═══ SOURCE DATA

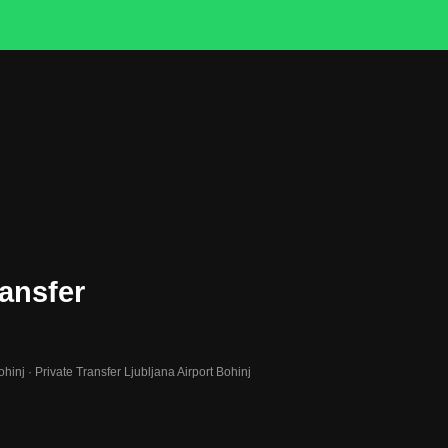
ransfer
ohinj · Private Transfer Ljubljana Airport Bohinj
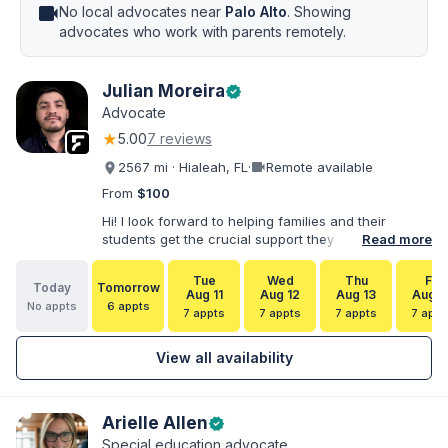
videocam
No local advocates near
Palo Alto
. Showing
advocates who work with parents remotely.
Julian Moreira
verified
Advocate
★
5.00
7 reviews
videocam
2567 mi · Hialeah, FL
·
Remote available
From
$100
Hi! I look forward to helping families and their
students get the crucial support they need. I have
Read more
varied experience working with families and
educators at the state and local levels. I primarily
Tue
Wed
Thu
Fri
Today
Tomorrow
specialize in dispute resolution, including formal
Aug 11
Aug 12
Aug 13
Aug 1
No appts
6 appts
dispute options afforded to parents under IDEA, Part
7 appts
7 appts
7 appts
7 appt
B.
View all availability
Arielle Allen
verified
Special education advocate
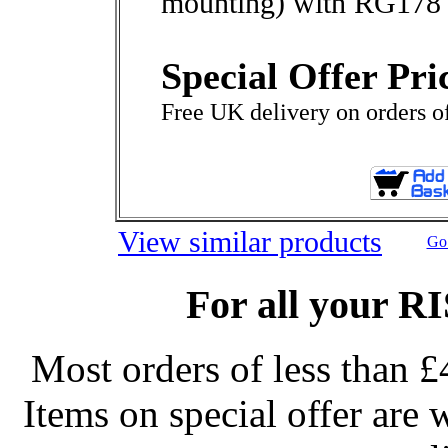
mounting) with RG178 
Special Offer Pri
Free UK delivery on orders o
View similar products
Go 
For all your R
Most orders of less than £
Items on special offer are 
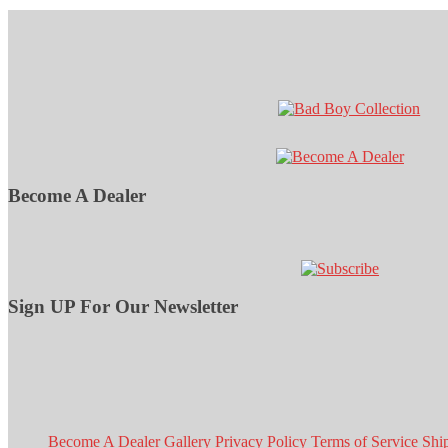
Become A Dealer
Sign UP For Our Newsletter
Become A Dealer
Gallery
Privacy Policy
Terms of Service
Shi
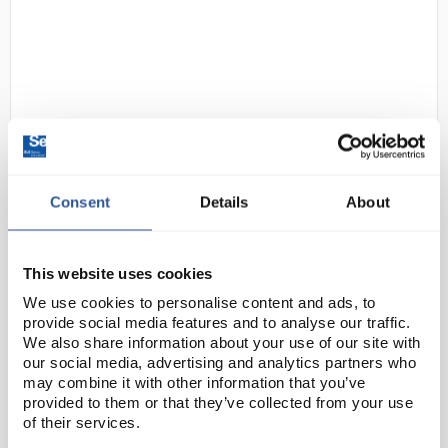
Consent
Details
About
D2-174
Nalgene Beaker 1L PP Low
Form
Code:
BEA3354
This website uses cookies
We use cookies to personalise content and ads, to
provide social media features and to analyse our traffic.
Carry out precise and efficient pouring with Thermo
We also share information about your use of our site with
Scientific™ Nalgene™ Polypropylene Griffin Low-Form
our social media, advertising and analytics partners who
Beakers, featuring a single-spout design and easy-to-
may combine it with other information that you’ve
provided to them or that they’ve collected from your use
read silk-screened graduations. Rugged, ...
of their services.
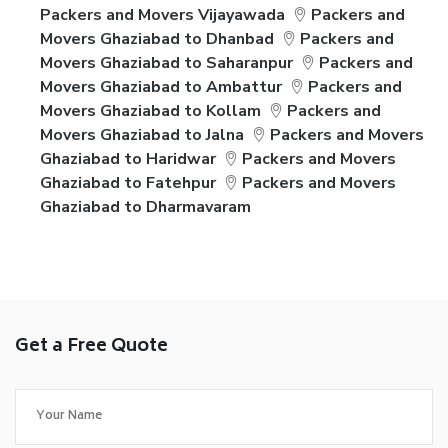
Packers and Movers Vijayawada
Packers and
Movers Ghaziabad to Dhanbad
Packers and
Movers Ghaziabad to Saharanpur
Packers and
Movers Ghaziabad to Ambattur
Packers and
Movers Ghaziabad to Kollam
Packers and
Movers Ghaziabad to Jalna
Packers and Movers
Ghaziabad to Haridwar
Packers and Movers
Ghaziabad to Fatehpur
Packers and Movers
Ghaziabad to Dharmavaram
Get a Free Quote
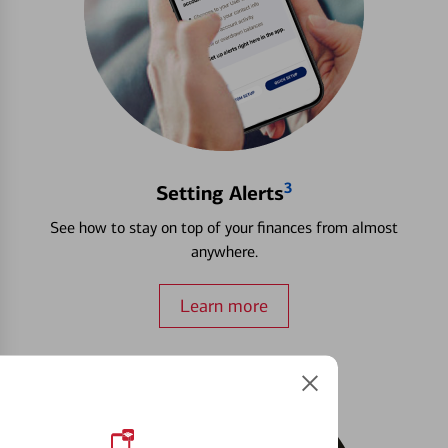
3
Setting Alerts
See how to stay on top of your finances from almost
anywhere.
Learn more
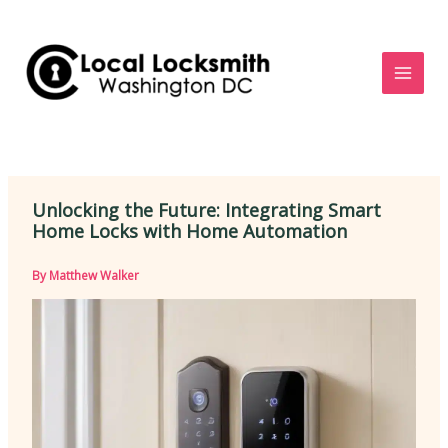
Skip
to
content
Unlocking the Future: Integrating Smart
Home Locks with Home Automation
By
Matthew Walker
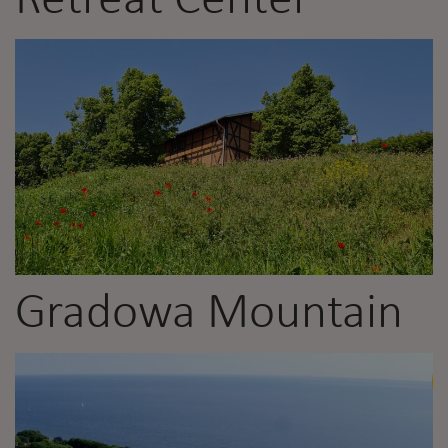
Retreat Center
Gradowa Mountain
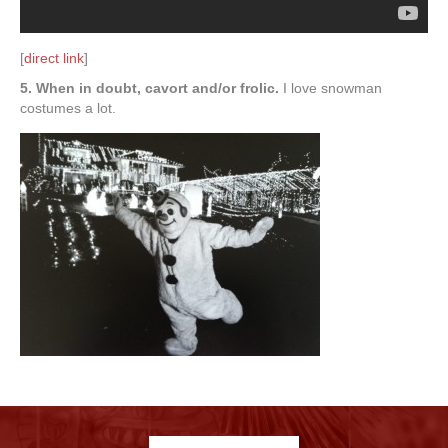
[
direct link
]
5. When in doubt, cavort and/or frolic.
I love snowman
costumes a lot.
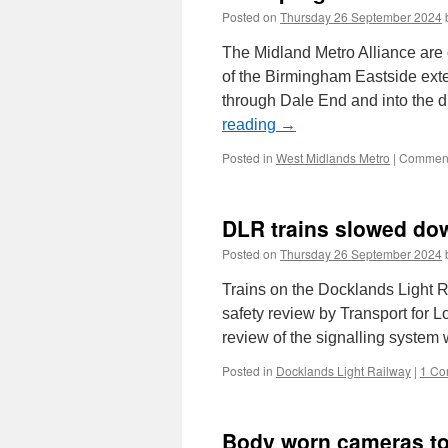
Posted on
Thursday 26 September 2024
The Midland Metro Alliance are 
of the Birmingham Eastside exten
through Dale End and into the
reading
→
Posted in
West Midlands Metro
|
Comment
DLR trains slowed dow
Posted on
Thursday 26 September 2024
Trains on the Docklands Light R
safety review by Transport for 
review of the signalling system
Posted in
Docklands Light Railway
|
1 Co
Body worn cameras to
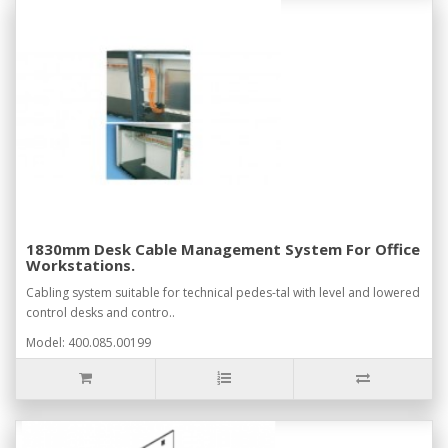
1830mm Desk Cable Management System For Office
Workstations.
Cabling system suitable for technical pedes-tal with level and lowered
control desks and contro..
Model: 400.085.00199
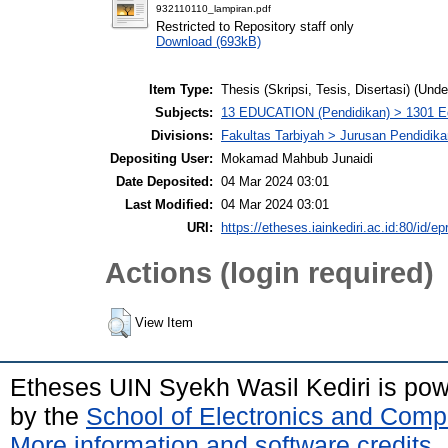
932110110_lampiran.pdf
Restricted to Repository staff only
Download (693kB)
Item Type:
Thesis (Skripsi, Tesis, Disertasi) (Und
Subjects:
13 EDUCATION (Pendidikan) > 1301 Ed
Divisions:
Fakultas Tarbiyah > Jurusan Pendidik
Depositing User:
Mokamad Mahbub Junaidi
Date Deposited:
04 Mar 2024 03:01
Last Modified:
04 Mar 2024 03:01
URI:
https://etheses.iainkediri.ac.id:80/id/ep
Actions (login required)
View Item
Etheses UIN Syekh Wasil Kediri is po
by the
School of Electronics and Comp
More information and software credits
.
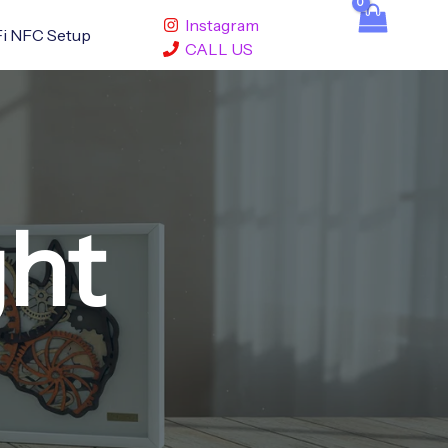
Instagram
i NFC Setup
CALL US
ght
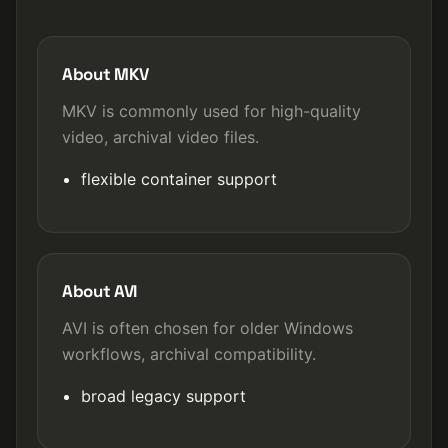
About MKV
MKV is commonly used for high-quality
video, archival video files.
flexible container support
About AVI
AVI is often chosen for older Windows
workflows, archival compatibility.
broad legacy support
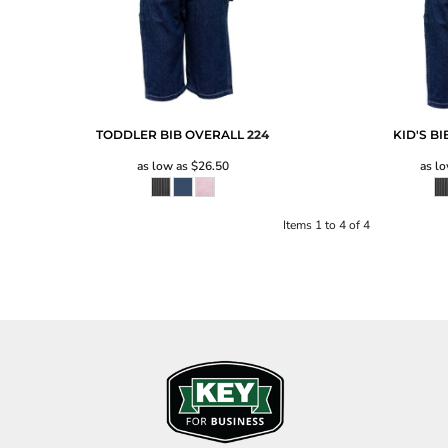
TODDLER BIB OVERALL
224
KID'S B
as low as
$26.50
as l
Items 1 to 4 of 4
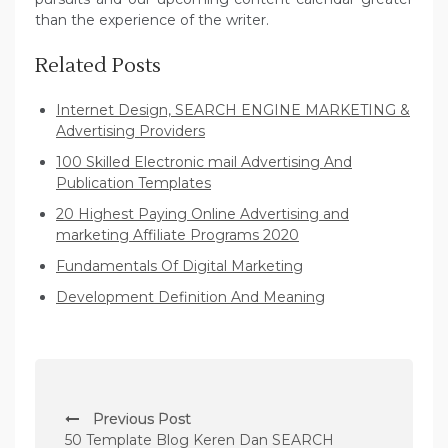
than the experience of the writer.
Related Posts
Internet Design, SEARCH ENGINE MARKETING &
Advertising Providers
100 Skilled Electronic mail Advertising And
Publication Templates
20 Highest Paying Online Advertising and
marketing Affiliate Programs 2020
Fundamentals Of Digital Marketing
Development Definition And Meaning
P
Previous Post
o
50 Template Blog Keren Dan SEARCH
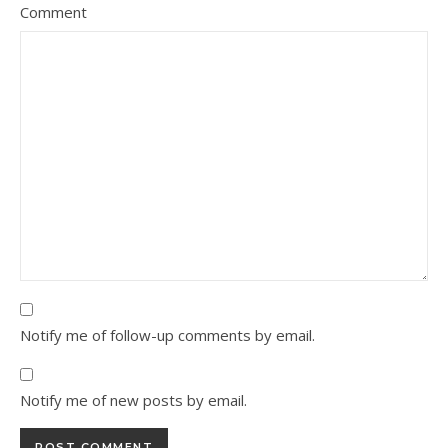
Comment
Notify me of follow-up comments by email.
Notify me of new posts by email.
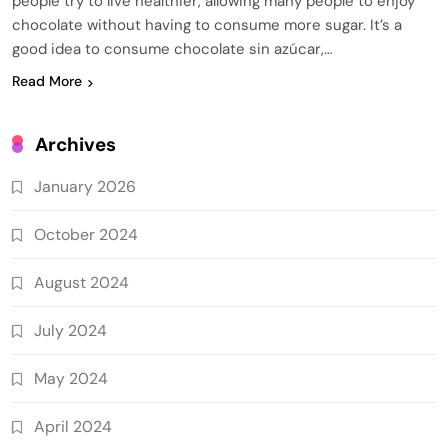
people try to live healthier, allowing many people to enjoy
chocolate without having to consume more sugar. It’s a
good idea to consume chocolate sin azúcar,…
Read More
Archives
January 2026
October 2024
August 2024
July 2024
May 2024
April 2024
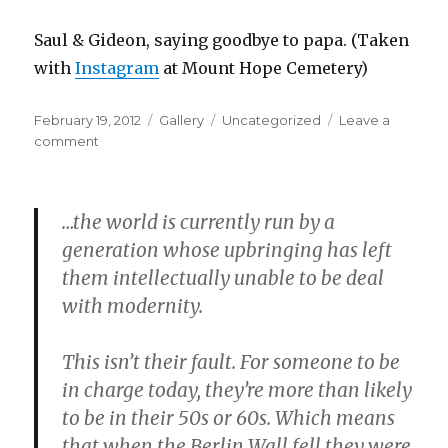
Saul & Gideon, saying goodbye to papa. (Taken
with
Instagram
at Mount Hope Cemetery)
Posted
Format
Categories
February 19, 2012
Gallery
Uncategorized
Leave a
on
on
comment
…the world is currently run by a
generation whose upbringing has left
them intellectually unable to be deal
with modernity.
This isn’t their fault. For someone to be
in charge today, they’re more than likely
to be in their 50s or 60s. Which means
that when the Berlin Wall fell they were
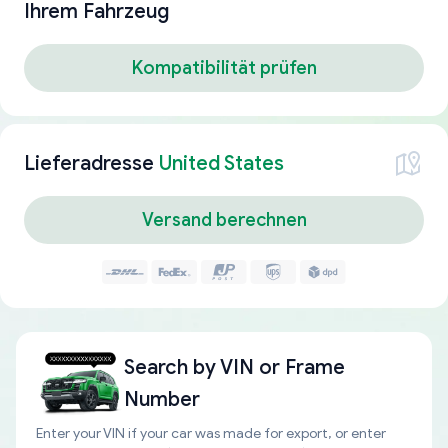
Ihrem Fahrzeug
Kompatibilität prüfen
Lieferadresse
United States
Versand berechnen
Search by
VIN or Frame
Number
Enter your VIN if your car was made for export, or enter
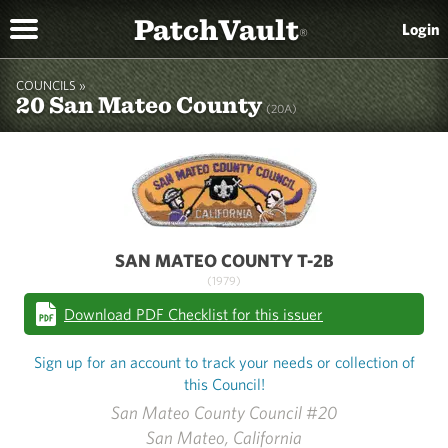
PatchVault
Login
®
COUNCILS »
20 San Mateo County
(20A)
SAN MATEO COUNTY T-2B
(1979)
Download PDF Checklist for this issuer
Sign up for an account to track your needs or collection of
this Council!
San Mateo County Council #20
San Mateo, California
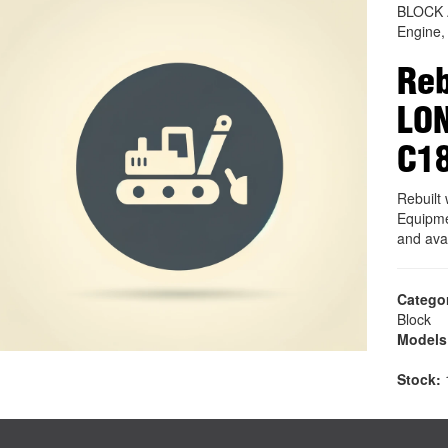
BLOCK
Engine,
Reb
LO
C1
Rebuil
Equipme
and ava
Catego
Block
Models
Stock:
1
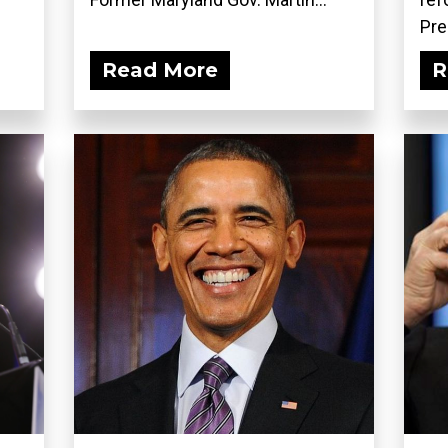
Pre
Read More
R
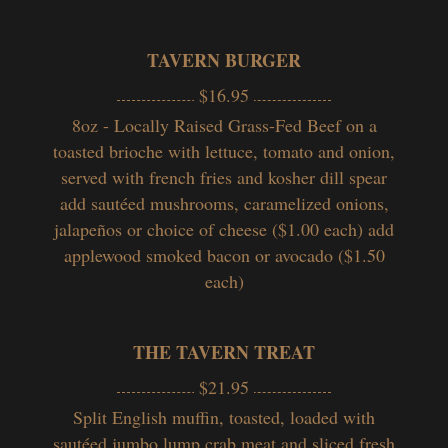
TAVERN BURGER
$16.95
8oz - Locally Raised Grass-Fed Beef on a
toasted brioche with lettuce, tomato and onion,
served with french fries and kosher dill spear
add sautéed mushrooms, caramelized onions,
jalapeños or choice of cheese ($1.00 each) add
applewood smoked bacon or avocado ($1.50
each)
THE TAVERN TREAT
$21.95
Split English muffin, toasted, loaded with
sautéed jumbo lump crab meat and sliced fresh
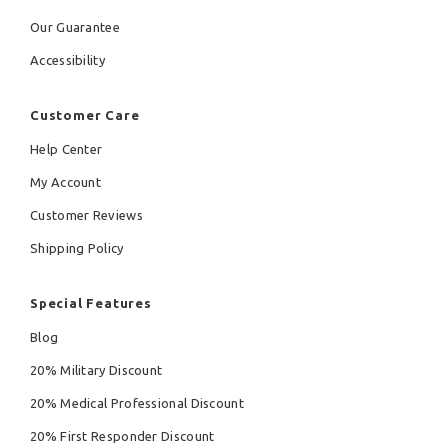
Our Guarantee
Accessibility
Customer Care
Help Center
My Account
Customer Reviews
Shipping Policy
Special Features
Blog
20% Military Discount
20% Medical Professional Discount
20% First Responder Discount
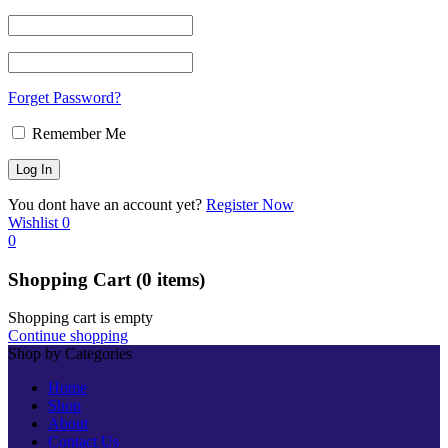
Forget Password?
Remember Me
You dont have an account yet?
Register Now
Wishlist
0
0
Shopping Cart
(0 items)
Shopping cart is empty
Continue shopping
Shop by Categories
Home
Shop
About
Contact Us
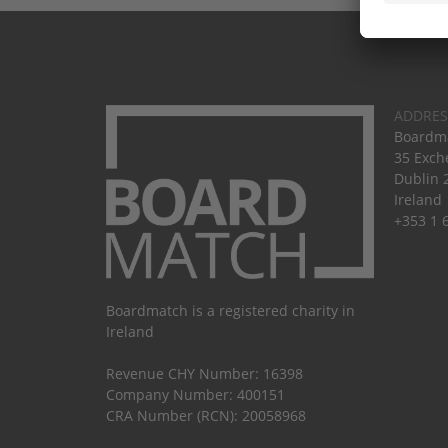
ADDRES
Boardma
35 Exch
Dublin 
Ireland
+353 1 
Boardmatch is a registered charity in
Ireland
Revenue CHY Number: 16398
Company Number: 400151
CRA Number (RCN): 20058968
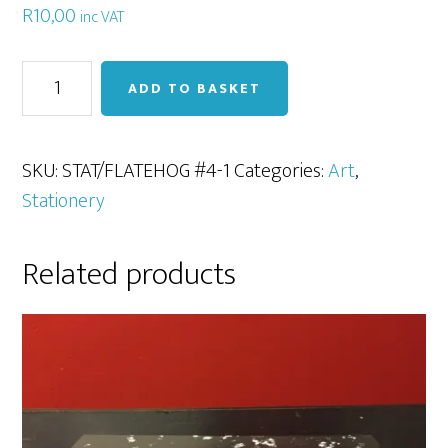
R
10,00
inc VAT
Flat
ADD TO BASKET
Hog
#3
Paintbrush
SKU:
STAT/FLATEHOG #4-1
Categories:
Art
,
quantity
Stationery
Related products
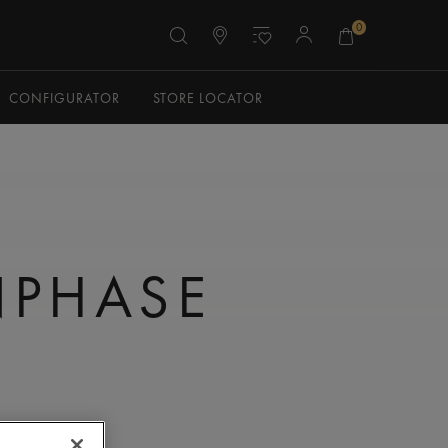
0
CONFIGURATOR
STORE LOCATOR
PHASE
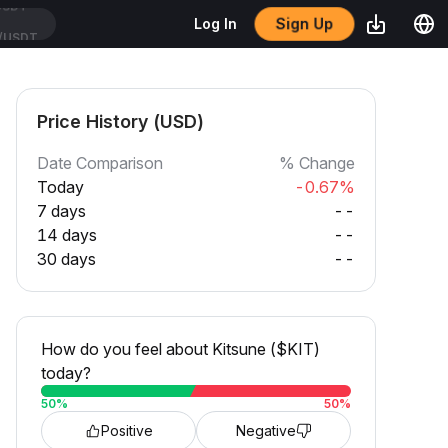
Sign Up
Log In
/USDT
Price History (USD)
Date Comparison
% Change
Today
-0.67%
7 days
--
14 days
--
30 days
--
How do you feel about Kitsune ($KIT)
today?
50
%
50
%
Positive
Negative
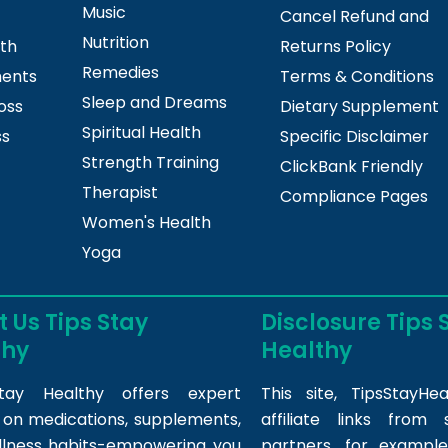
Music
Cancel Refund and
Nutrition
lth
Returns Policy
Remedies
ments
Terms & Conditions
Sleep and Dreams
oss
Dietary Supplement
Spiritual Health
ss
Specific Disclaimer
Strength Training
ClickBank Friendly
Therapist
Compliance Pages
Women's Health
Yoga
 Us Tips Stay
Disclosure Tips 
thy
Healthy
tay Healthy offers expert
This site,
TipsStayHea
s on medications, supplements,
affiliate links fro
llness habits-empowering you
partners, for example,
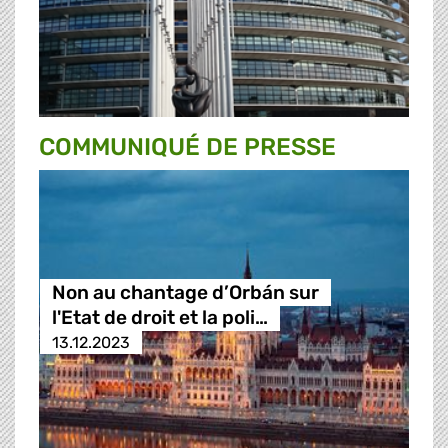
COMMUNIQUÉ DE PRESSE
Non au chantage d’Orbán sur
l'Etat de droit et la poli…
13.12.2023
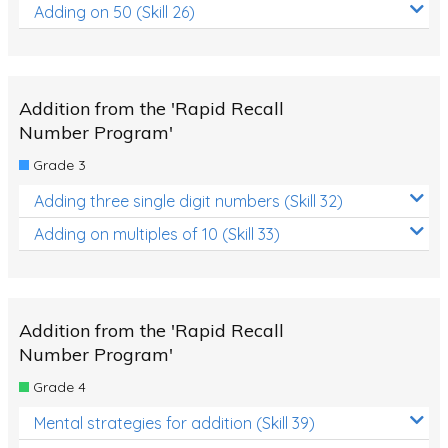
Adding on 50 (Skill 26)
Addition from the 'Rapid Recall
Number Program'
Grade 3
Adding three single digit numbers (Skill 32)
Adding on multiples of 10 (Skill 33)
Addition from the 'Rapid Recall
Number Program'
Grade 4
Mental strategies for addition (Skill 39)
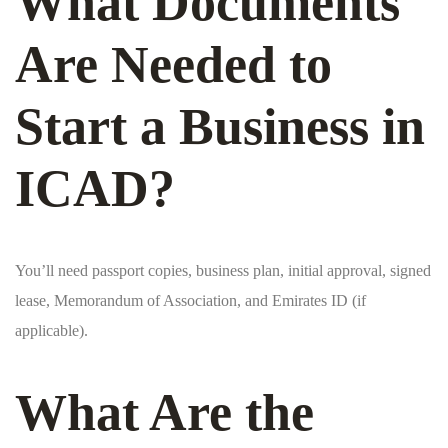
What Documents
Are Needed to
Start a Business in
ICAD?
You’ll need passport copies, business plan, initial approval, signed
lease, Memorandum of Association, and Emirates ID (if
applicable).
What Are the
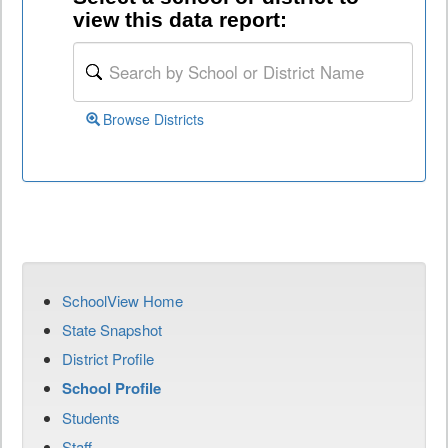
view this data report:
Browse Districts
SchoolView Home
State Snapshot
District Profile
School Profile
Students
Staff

══════

EXERCISE AIM:
Find each line in the records that contains the word "Adding" and copy those lines out in full.

YOUR SOLUTION:
Adding on 50 (Skill 26)
Adding three single digit numbers (Skill 32)
Adding on multiples of 10 (Skill 33)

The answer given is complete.